- **Ausgangstext**
++++++++

Es ist kein Zufall, dass der Slogan „I can’t breathe“ eng mit der Menschenrechtsbewegung „Black Lives Matter“ verknüpft ist. Auch die Afroamerikaner Manuel Ellis und Eric Garner starben während der Arretierung durch die Polizei, ungeachtet ihres mehrfachen Flehens, nicht mehr atmen zu können.
Ursprünglich stammt der Satz von Eric Garner, der im Juli 2014 in New York bei seiner Verhaftung starb: „I can’t breathe“ keuchte Garner, während ein Polizist auf seinem Hals kniete. Wenn man diese Bilder sieht, wähnt man sich kurz im falschen Film, so sehr ähneln sie jenen von der Tötung George Floyds. Doch die Aufnahmen von Garners Tod stammen aus „Der 13.“, einer mitreißenden Doku der afroamerikanischen Regisseurin Ava DuVernay aus dem Jahr 2016 (auf Netflix).
DuVernay hat sich mit aufwühlenden Menschenrechtsdramen wie „Selma“ einen Namen gemacht und lässt auch in „Der 13.“ nichts an emotionaler Spannung missen.
Warum, so fragt sich die Filmemacherin, sitzen so überproportional viele Afroamerikaner in den US-Gefängnissen, vor allem wenn es um kleinere Delikte geht? Wie kommt es, dass das Bild des „schwarzen Kriminellen“ so stark in den Köpfen der Menschen verankert ist? Und wer profitiert von boomenden Gefängnissen?

++++++++

- **Vorliegende Daten**
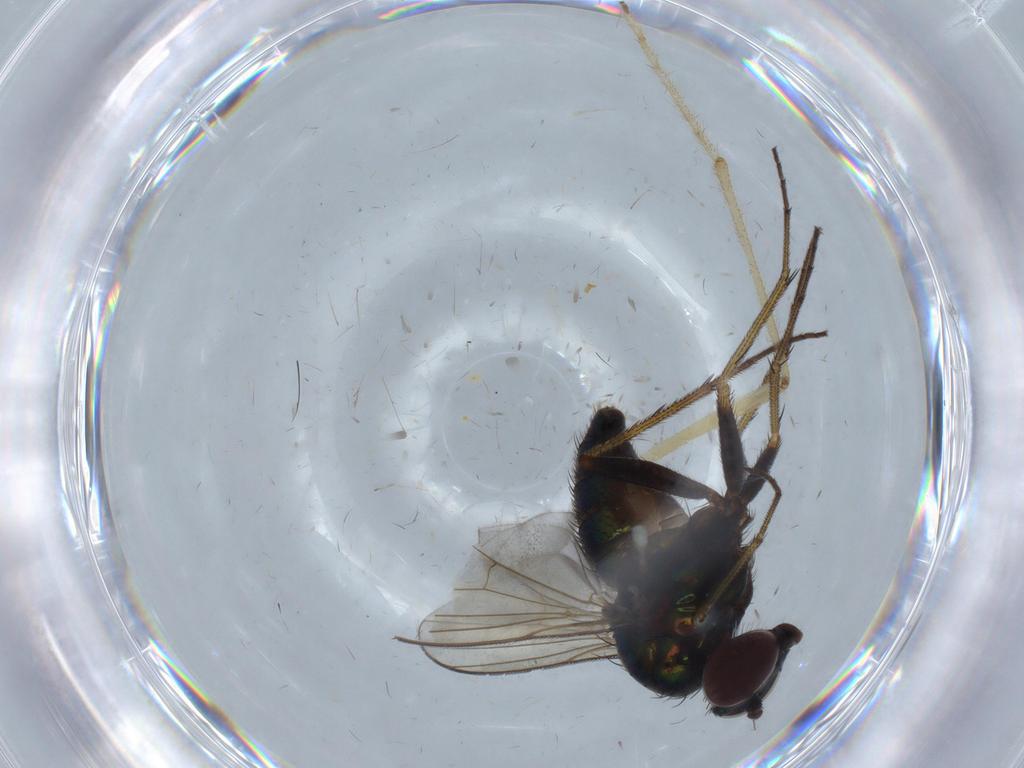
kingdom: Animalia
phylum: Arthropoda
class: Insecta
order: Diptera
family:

++++++++

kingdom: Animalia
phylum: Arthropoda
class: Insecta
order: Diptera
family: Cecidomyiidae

++++++++

- **Aufgabenstellung**
Wann und wo starb Eric Garner laut dem Ausgangstext? Die Daten werden hier nicht benötigt.

- **Lösung**
Im Juli 2014 in New York, bei seiner Verhaftung.